*Your assignment*: Your answer must be the records below repeated word for word, with no pictures in it.

Records from a collection
↓↓↓

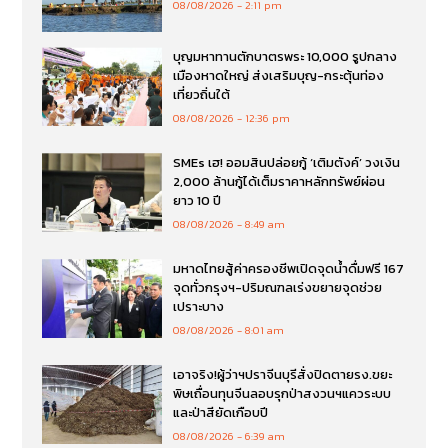
08/08/2026
2:11 pm
บุญมหาทานตักบาตรพระ 10,000 รูปกลาง
เมืองหาดใหญ่ ส่งเสริมบุญ-กระตุ้นท่อง
เที่ยวถิ่นใต้
08/08/2026
12:36 pm
SMEs เฮ! ออมสินปล่อยกู้ ‘เติมตังค์’ วงเงิน
2,000 ล้านกู้ได้เต็มราคาหลักทรัพย์ผ่อน
ยาว 10 ปี
08/08/2026
8:49 am
มหาดไทยสู้ค่าครองชีพเปิดจุดน้ำดื่มฟรี 167
จุดทั่วกรุงฯ-ปริมณฑลเร่งขยายจุดช่วย
เปราะบาง
08/08/2026
8:01 am
เอาจริง!ผู้ว่าฯปราจีนบุรีสั่งปิดตายรง.ขยะ
พิษเถื่อนทุนจีนลอบรุกป่าสงวนฯแควระบบ
และป่าสียัดเกือบปี
08/08/2026
6:39 am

↑↑↑

*Task solution*:
08/08/2026
2:11 pm
บุญมหาทานตักบาตรพระ 10,000 รูปกลาง
เมืองหาดใหญ่ ส่งเสริมบุญ-กระตุ้นท่อง
เที่ยวถิ่นใต้
08/08/2026
12:36 pm
SMEs เฮ! ออมสินปล่อยกู้ ‘เติมตังค์’ วงเงิน
2,000 ล้านกู้ได้เต็มราคาหลักทรัพย์ผ่อน
ยาว 10 ปี
08/08/2026
8:49 am
มหาดไทยสู้ค่าครองชีพเปิดจุดน้ำดื่มฟรี 167
จุดทั่วกรุงฯ-ปริมณฑลเร่งขยายจุดช่วย
เปราะบาง
08/08/2026
8:01 am
เอาจริง!ผู้ว่าฯปราจีนบุรีสั่งปิดตายรง.ขยะ
พิษเถื่อนทุนจีนลอบรุกป่าสงวนฯแควระบบ
และป่าสียัดเกือบปี
08/08/2026
6:39 am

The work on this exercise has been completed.